A! Magazine for the Arts

Remembering Art Buchwald

January 31, 2007

Reprinted with permission from the popular humor column "I Made It Up"
in the Washington County (VA) News, Abingdon, Va., Jan. 24, 2007

I never met the man. I never heard him speak. But for the eight years I lived in Washington, I read him religiously, three times a week. I admired his satire, his gentle humor, and the numerous devices he invented to poke fun at the famous.

Art Buchwald died last Wednesday at age 81. If you didn't read about him on Thursday, he started in Paris at the International Herald Tribune, with a column called "Paris After Dark." Over time, he wrote 8,000 columns and 33 books. His columns were syndicated in up to 500 newspapers here and abroad. His witty satire won a Pulitzer Prize for commentary in 1982.

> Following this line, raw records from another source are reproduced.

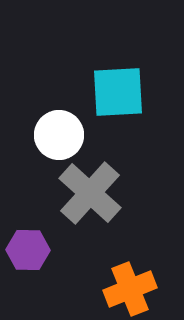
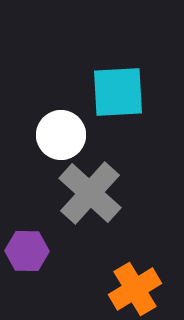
white circle: moved 2 px right
purple hexagon: moved 1 px left, 1 px down
orange cross: moved 5 px right; rotated 9 degrees counterclockwise
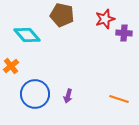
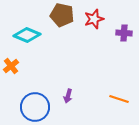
red star: moved 11 px left
cyan diamond: rotated 28 degrees counterclockwise
blue circle: moved 13 px down
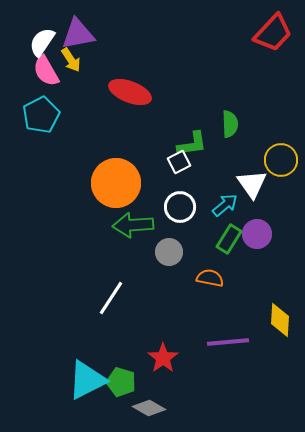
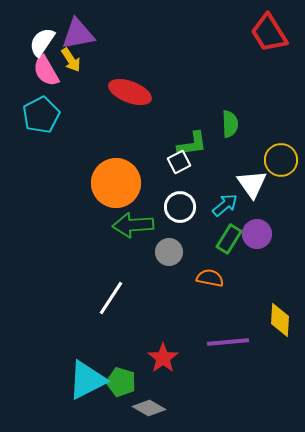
red trapezoid: moved 4 px left; rotated 105 degrees clockwise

In his last book, Too Soon to Say Goodbye, he laughed about moving into a hospice expecting to live only three weeks. When his kidney function returned, and he didn't die, he moved out to go on living life. But in the meantime, the National Hospice Association named him Man of the Year.

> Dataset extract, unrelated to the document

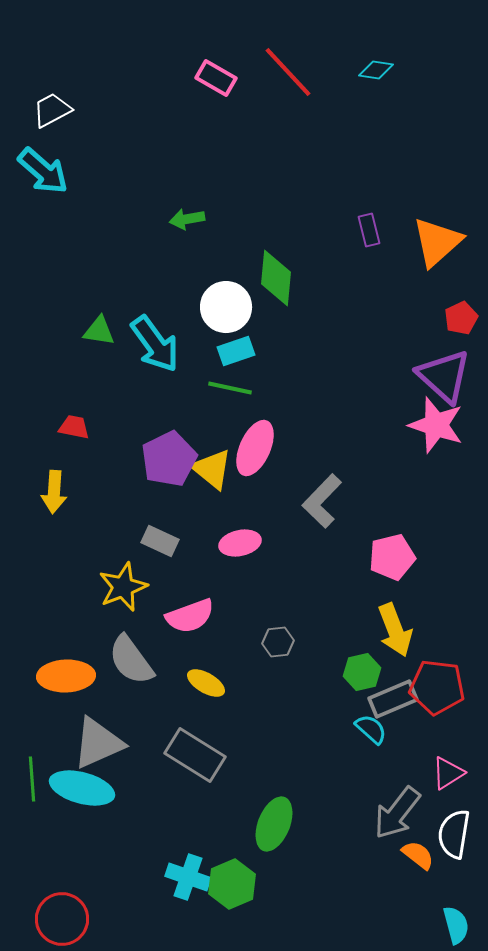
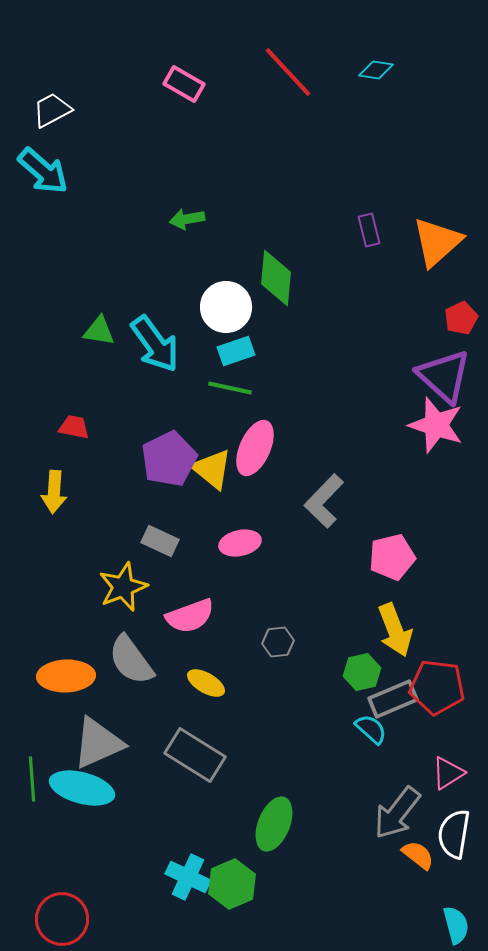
pink rectangle at (216, 78): moved 32 px left, 6 px down
gray L-shape at (322, 501): moved 2 px right
cyan cross at (188, 877): rotated 6 degrees clockwise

Art Buchwald always had a contact in government who would tell the real truth about what was going on. I modeled my all-purpose Washington leak, Willie Snitch, after many of his characters.

I admired the man, and learned much at his figurative knee. He gave me the license to interview non-existent people. It was only a small leap to interview historical figures, and I have reported on my conversations with Thomas Jefferson, Ulysses S. Grant and Daniel Boone.

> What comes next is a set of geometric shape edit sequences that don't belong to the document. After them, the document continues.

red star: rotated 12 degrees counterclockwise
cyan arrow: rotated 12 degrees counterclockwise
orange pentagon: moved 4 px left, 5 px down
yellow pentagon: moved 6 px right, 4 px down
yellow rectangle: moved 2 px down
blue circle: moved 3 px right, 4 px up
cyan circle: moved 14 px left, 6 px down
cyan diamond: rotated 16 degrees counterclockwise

Thus, I was not surprised when Art stopped by the house a couple days after he died.

"For a guy who just died," I said, "you look good."

"In the afterlife," he said "you get to look like you did when you were at your best."

"So, what you doing now?" I asked.

"A new column. I'm calling it 'The Afterlife After Dark.' Whatcha think?"

"Nice alliteration. Three times a week?"

He unwrapped a big cigar and got it lit. "Whenever I feel like it. We in the afterlife don't have what you call a deadline."

"A lot of material in the afterlife?"

"It's a gold mine. America was only 400 years old. The afterlife has been going on forever. The bureaucracy is incredible. I got to fill out five forms to make a phone call."

"But you already know half the characters."

"They're all here...Ike, Lyndon Johnson, Richard Nixon. Did you know that Tricky Dick is planning another comeback?

"I almost envy you."

"It's like I said at the hospice. I didn't know dying could be so much fun."